We were able to explore the beach and just ponder. This particular beach was pretty rocky with loads of organisms to see. A lot of the rocks had little crabs hanging out underneath and they would scurry away when you picked the rock up.

After this, we gathered back under one of the Puhutakaua trees (NZ “Christmas” tree) and were given a little assignment. We had to each draw a tree that basically represented our life. Each part had a different meaning: the roots being people, events, places, and experiences that have shaped you, the trunk being your core values/beliefs, the branches being where you are currently and how you use those values day-to-day and the leaves were aspirations or goals for the future.

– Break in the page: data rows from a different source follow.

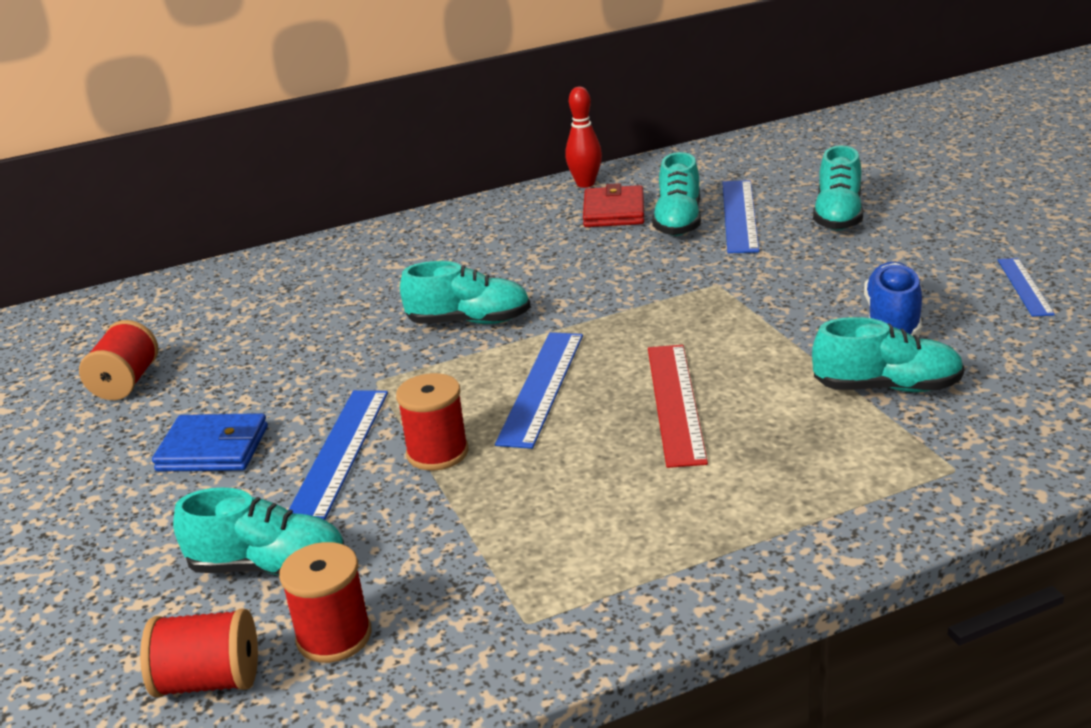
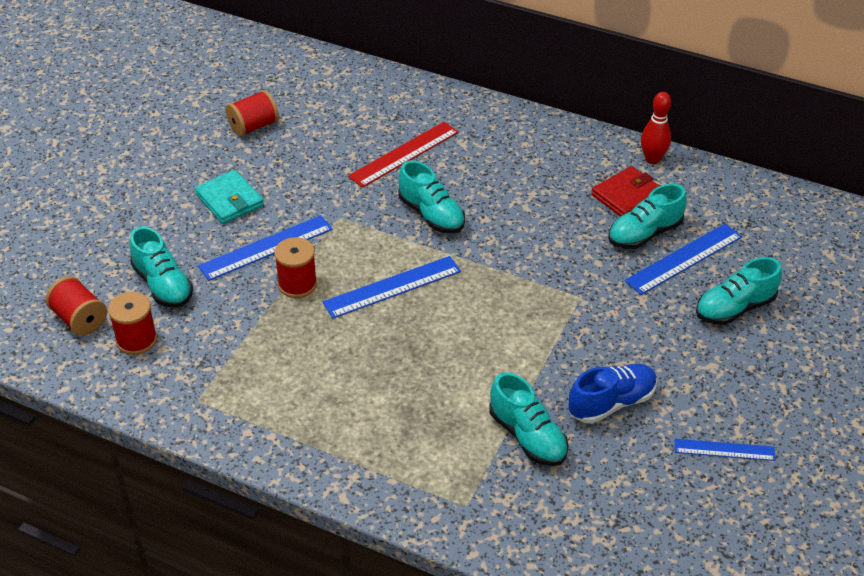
camera: 45 degrees right, 15 degrees up
blue wallet [152,413,268,472] -> turquoise wallet [194,170,264,224]
red ruler [648,345,708,468] -> red ruler moved to [348,122,459,188]
blue ruler [998,258,1055,317] -> blue ruler turned 45 degrees clockwise [674,439,776,461]

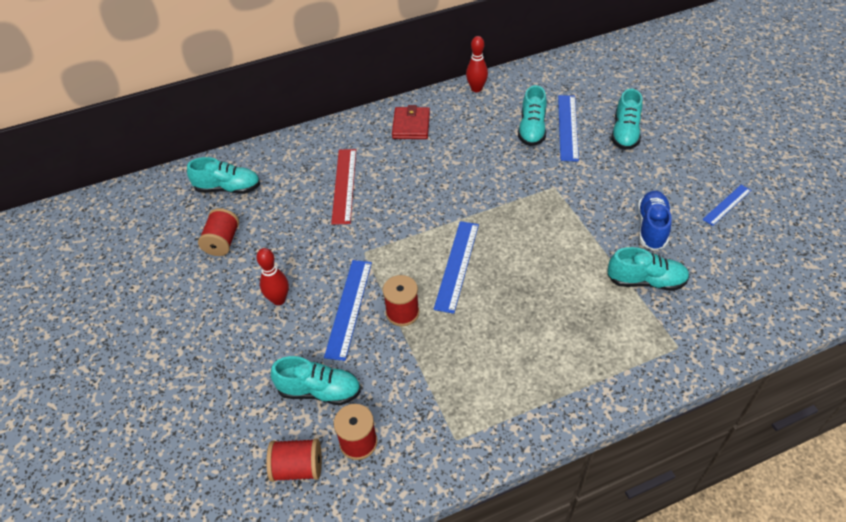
camera: 45 degrees left, 5 degrees up
turquoise wallet [194,170,264,224] -> red bowling pin [256,248,289,305]
turquoise shoe [398,160,465,234] -> turquoise shoe moved to [187,157,260,194]
red wallet [591,166,659,217] -> red wallet moved to [392,105,430,139]

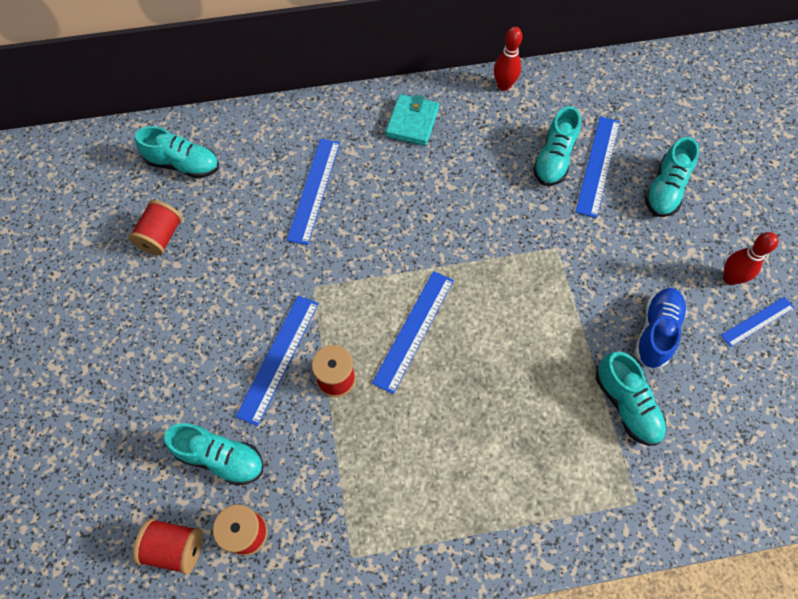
camera: 10 degrees right, 15 degrees up
red bowling pin [256,248,289,305] -> red bowling pin moved to [723,232,778,285]
red ruler [331,149,356,225] -> blue ruler [287,139,340,245]
red wallet [392,105,430,139] -> turquoise wallet [386,94,439,146]
turquoise shoe [607,247,690,291] -> turquoise shoe turned 45 degrees clockwise [596,351,666,446]

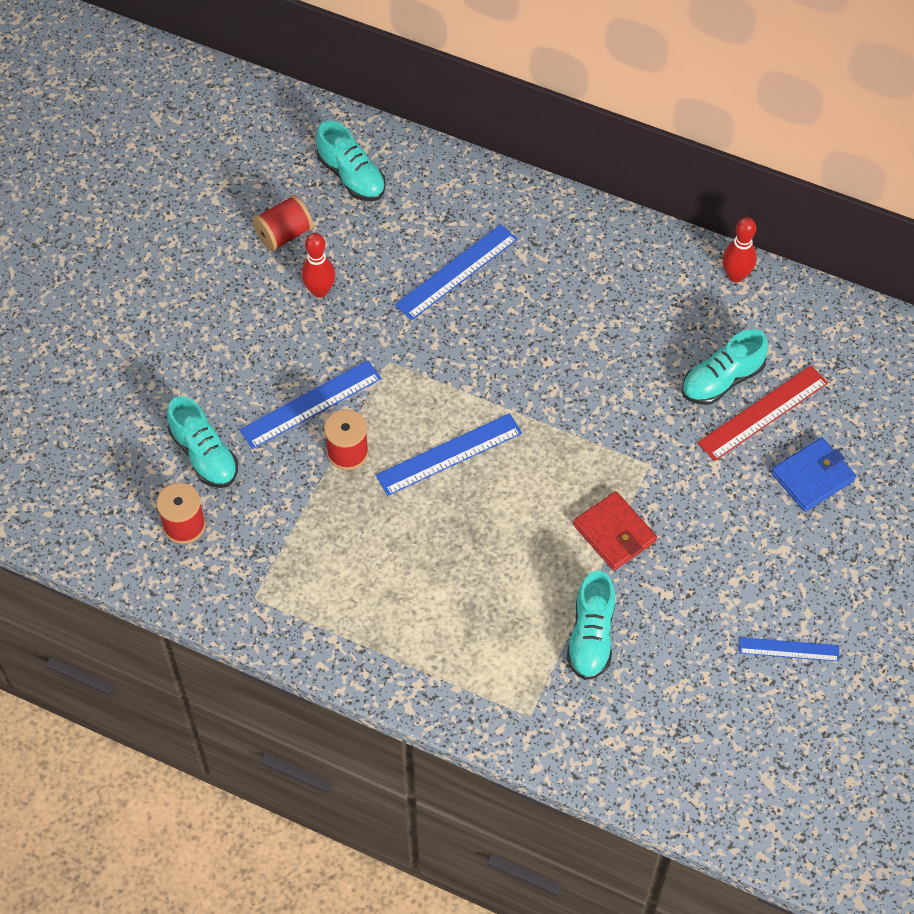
camera: 35 degrees right, 5 degrees down
red spool [133,518,203,575] -> none
turquoise wallet [386,94,439,146] -> none
blue ruler [575,116,620,218] -> red ruler [698,365,828,461]
blue shoe [634,288,687,368] -> none
turquoise shoe [645,137,699,217] -> blue wallet [771,437,856,512]
red bowling pin [723,232,778,285] -> red bowling pin moved to [302,233,335,298]
none -> red wallet [573,491,657,570]

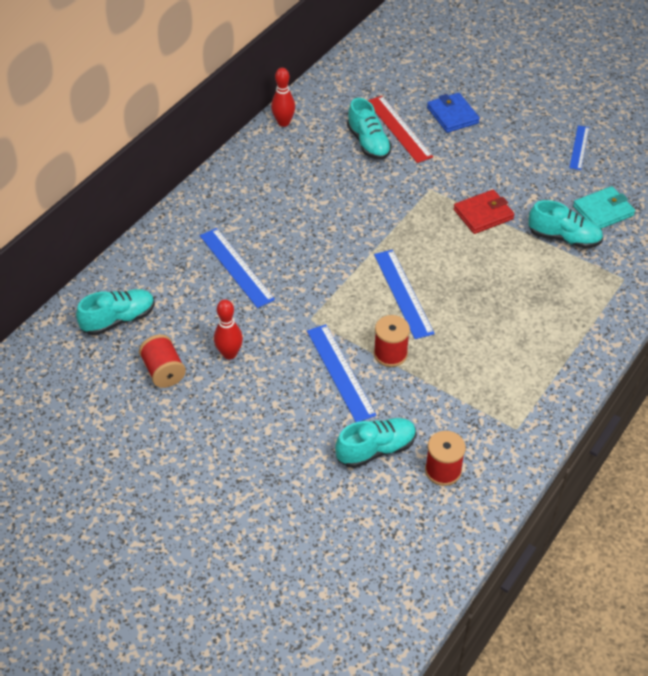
camera: 80 degrees left, 10 degrees down
none -> turquoise wallet [573,186,635,229]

It was a great-thinking exercise and it was nice to be able to write all this stuff done and sort of assess where I am at this point in life. After that we formed into small groups for another little brain exercise. We had to come up with a way/symbol to represent our idea of sustainability. I was with Cara, Abby, Sarah, and Amanda. We decided on  a hermit crab because of the way it uses its shell as its home and then leaves it when its done for another hermit crab or organism. It is a nice closed-loop cycle that enforces reuse. We called him Bernard, the sustainable hermit crab. Everybody loved him!

After we all explained our ideas, we sat down for lunch and just hung out at the beach for awhile. A couple of people went swimming, but it was a little too cold for me. I was in fleece and my wool hat…

flying into auckland

Well, I’ve almost been in New Zealand for a week now and it feels like I’ve been here for months. I’m totally adjusted to the 16-hour time difference, thanks in large part to the 12+ hour flight which totally threw me off. The EcoQuest campus is located about an hour southeast of Auckland near the Firth of Thames in the village of Whakatiwai (fauk-uh-tee-why). EcoQuest emphasizes living in a way that makes as minimal of impact as possible. We grow a lot of food right in our yard! Lemons, limes, mandarins, grapefruit, tangelos, olives, figs, persimmons, broccoli, garlic, swiss chard, rhubarb, and we even have a banana tree! Our living situation consists of cabins spread out around campus with a communal bathroom/shower/laundry area, called the ablutions. Then there’s the wharekai, or house of food. Our kitchen and eating area is here, but it also doubles as our classroom when we’re not in the field.

Our first excursion off-campus was to the Hunua Ranges about 45 minutes away. It was like stepping back in time, very reminiscent of Jurassic Park. The ferns were like nothing we’re used to, some growing up to 30 feet tall! During the first part of our hike, we had to cross a stream as part of the trail. We were up to our knees in water, but it was a lot of fun!